I still say these PLAYS are good material for actual scripting and presentation on stage. No telling how many "common" interactions with people in all walks or "drives" of life could be the subject of a good humerous play.

I can just hear Barney, "Nip it! Nip it! Nip it in the bud! then when he sees this obviously "sorry" school teacher and her "rascals" on their way to school, he calls in to report, saying, "But Ange (nick name for sheriff Andy), I couldn't cause her to be late or bring her in to our maximum security with the kids, you know that it's Otis's benge day and lock-up tonight."
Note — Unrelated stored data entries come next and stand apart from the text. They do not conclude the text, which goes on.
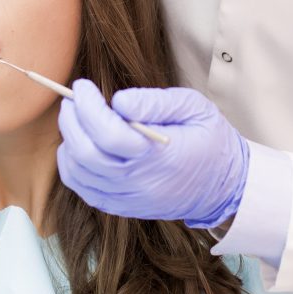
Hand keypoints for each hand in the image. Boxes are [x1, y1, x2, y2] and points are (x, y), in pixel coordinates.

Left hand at [57, 80, 248, 227]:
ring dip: (68, 141)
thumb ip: (156, 102)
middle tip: (73, 99)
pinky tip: (79, 145)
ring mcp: (129, 199)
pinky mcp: (122, 208)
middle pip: (86, 154)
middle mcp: (140, 182)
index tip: (82, 86)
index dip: (88, 107)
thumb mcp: (194, 108)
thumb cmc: (210, 140)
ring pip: (79, 174)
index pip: (109, 134)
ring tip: (77, 119)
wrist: (224, 187)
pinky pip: (83, 189)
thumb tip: (118, 101)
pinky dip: (72, 166)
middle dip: (70, 121)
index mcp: (160, 156)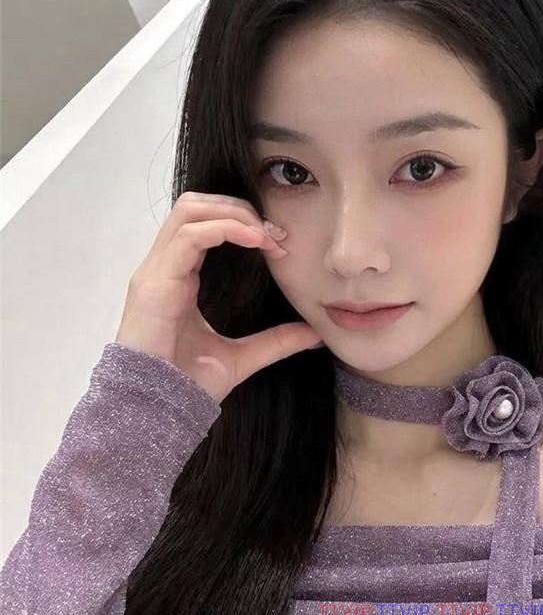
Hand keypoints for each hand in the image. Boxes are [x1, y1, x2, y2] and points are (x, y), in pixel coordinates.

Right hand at [114, 191, 322, 402]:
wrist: (156, 409)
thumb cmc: (187, 384)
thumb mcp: (242, 358)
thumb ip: (275, 341)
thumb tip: (314, 334)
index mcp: (178, 277)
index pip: (204, 223)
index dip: (243, 223)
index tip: (278, 244)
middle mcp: (164, 267)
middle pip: (195, 205)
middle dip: (238, 209)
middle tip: (273, 234)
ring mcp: (156, 272)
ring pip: (190, 210)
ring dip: (234, 214)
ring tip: (265, 234)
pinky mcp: (156, 282)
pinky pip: (190, 236)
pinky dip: (224, 228)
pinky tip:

By the way, did he perhaps note on your driver's license your birth date today and "spring you" as a gift? They do those thangs in Mayberry.

Again, Happy Birthday to you.
Love you,

Becca~TimeWellSpent said...

This is a scream! I'm going to have my sister read this. She also happens to life in Mayberry Arkansas and would LOVE this!

Aaron said...


Cathy said...

Oh my. My first intro to the life that is Amber and what a doozy it was! Too funny, girl. Too funny. I assume there have been other "plays" that I now must get caught up on???

Glad you liked the boogers over at my place;)

Looks like I have to add another blog to my reading list. Dang it.

Stephanie said...

Y'all crack me up! I was already laughing at the dog story, then CPQ's story. Then, Stephanie's comment with the use of hear instead of here! Sooo funny! Thanks for making my morning gals!

Jennifer said...

Hilarious!!! I can't stop laughing!!

I've been pulled over 5 times...ALL for speeding. Never received a ticket! Did get a warning from a state trooper..who happened to be my cousin-in-law!!

Only in Arkansas!!!

Glo said...

LOLOLOL!!!! I am so laughing right now! You and your dad are the most creative people when it comes to writing things that I have ever known!!! I love it! Steph, poor Steph...getting ragged about spelling "here" wrong.LOL Too funny! I am sorry you got pulled over, not to mention, on your birthday, but I am glad that you didn't get a ticket! Just like your sister said, you are anything BUT boring! Thanks for the laughs, even if it is at your expense!

Gretchen said...

You don't happen to teach drama, do you? For you write a mean play. By mean, I mean swell.

Why is it that I never receive warnings? Hmmm...probably because I don't work at a high school. That's all I can figure, since my car is easily as wrecked as the Bomb. :)

buscher3 said...

I'd prefer small town officers to Dallas, TX ones. At least yours was nice...even if he was overly concerned with dogs. Last one that pulled me over gave me a ticket for going 15 over on a highway that they changed the speed limit by dropping it 10 mph..and then didn't mark it with flags. I thought I was only going 5 over. It was my birthday. So his "niceness"?...after handing me a $200 ticket, says, "Happy Birthday."

Lori Motl said...

Now that's funny! I give that play 2 thumbs way up!